12. But something quite different and still not understandable to you is when the living spirit makes its full appearance within the soul, completely lighting up the entire soul from within. This is then an everlasting light that never goes out, lighting up and nourishing all the soul’s parts through and through, causing it to fully unfold. Once that has taken place within the soul, it no longer needs to learn individual parts, through and through, causing it to fully unfold.
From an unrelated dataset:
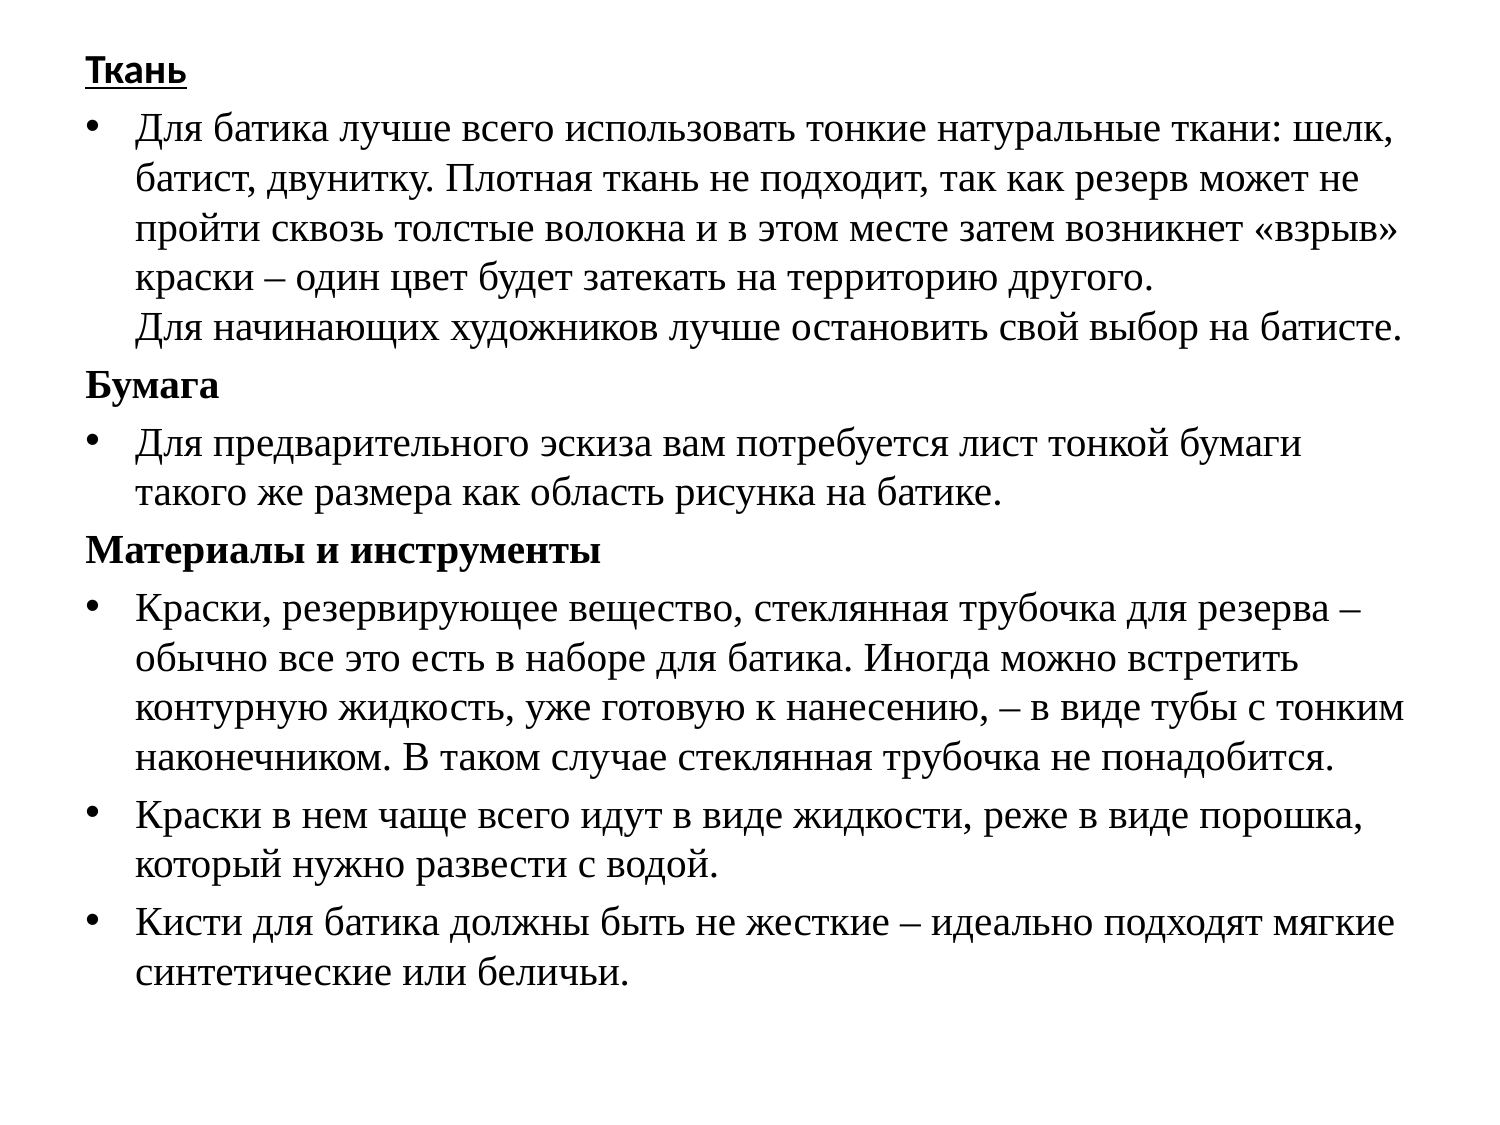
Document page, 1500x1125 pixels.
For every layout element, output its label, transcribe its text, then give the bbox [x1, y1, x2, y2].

list Ткань Для батика лучше всего использовать тонкие натуральные ткани: шелк, батист, двунитку. Плотная ткань не подходит, так как резерв может не пройти сквозь толстые волокна и в этом месте затем возникнет «взрыв» краски – один цвет будет затекать на территорию другого. Для начинающих художников лучше остановить свой выбор на батисте. Бумага Для предварительного эскиза вам потребуется лист тонкой бумаги такого же размера как область рисунка на батике. Материалы и инструменты Краски, резервирующее вещество, стеклянная трубочка для резерва – обычно все это есть в наборе для батика. Иногда можно встретить контурную жидкость, уже готовую к нанесению, – в виде тубы с тонким наконечником. В таком случае стеклянная трубочка не понадобится. Краски в нем чаще всего идут в виде жидкости, реже в виде порошка, который нужно развести с водой. Кисти для батика должны быть не жесткие – идеально подходят мягкие синтетические или беличьи. [70, 35, 1421, 1055]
Once that has taken place within the soul, it no longer needs to learn individual parts, for then everything within the soul is suddenly advanced to full clarity, whereupon the fully reborn spirit, man, no longer needs to ask: “Lord, what is this or that? Then the born-again penetrates into all the depths of My divine wisdom.
13. But to enable you to grasp this truth more profoundly, I shall read this writing out to you, whereupon a thousand questions shall surface within you; hence hearken to what it says.
14. ‘Rest is like death – inactive. Yet this resting nonetheless is no resting but an inhibition of movement. Remove the points of inhibition, and rest returns to movement! Yet movement is itself not such, but a search for a resting point, and when the latter is found and movement has become rest, then rest isn’t such but a constant striving for movement. The latter then ensues as soon as those inhibiting points are removed through which the movement turned into rest. Hence there is rest without rest and motion without motion. Rest is motion and motion is rest. There is indeed basically neither rest nor motion, because each constantly cancels the other either through an equally affirming or negating measure. Oh thou world that rested under this stone, thou rested not but movest in thy striving, which is the weight of your sin. You are now ripening towards life; you perpetually try to rend your inhibiting bands, and once rent, thou shall plunge into infinity, to there seek again what you now have. One life tarries, another flees; but the tarrying one would flee and the fleeing is in search of staying. God, Thou primordial fountain of true life, give true rest to rest, and proper motion to motion!
15. Say unto me whether you have understood this inscription?” Says the Franciscan: “Lord, for me this was pure Japanese; that’s all I can say! But can you please clarify this a little!